The entire point of the IV is that it's not secret and not tied to the key, so you can generate a new one for each message. It is important that you never, ever re-use it for multiple messages with the same key. Especially for stream ciphers (or block ciphers in stream-like modes of operation, such as CTR), it is essential that you don't re-use it with the same key, because a given (cipher, IV, key)
tuple will produce an identical "keystream" every time, and that keystream gets XORed with the plaintext to produce ciphertext (and vice versa; the encrypt and decrypt operations are identical). It's like a one-time pad, except instead of the entire pad being generated randomly each time, you have a long-term random secret (the key) and a single-use random public datum (the IV, or "nonce" as they're usually called in such cases, for "number used once"), and these two random fields are combined in an algorithmic was to generate an arbitrary-length pseudo-random stream of bits.
The problem is, you are reusing that stream of bits for multiple messages, which means anybody who sees two ciphertexts (for the same key+IV) can just XOR them together to get the difference of the two plaintexts, revealing what parts of the data changed, and how. It gets even worse, though. Suppose user A gets v1 of the data. User A then is removed from the service, so they'll never get future versions. However, user A intercepts the encrypted traffic as user B downloads the same v1 data. User A can now XOR the encrypted traffic with their own (decrypted) version of v1, and learn user B's keystream (up to the length of v1).
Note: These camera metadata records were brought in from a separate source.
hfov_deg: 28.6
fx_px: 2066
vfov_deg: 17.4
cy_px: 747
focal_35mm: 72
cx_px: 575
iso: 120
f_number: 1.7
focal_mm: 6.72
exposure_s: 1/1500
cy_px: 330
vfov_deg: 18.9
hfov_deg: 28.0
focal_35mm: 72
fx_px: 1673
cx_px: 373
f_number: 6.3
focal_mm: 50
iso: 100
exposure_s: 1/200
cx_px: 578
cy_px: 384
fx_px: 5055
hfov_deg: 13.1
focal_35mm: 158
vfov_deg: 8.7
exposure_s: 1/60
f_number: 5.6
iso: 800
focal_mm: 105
When v2 ships, even though user B won't officially receive it, they can read the encrypted traffic to user B, XOR it with their computed value for user B's keystream, and decrypt v2 anyhow! They could also potentially do things like encrypt traffic to the server using user B's keystream, thus seemingly using user B's actual key (they aren't, they don't know that, but they don't need it) and impersonating user B.
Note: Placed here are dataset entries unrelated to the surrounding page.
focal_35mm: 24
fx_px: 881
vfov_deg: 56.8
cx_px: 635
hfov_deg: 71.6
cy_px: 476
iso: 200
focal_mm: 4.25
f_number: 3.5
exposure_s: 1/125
Finally, since encryption and decryption of CTR traffic is just XOR, an attacker with the ability to intercept and modify traffic for another user can simply flip bits in the ciphertext - even if they don't know what the decrypted value should be - and flip exactly those bits (and no others) in the plaintext. Such "bit-flipping attacks" can be used for all sorts of mischief, from giving people incorrect information to maliciously tampering with trusted data such that when it gets processed, it exploits a vulnerability in the parser and gets code execution on the victim's machine.
Stuff like this is the entire reason the number one rule in applied cryptography is "never roll your own".
people have been questioning my choice (without more information than that) and I would like to know what you think
I think you should have listened to them. I didn't need most of the information you gave here to know that what you were doing was dangerously insecure; most of the details are just different ways you're doing it wrong.
Like I said above, never roll your own cryptography. Is there some reason you didn't just use TLS?
Am I delusional, or is 64bits entropy enough to counter the reuse?
I don't know about delusional, but you're absolutely wrong!
- Since in CTR mode every bit of message is independent of every other bit, changing the first 64 bits doesn't do a single thing for security of the rest of the message.
- Even if you were using a mode where changes to one part of the message propagate to other parts (like CBC), reusing IVs exposes information about which message is being transmitted.
- This still doesn't address bit-flipping or spoofing attacks at all.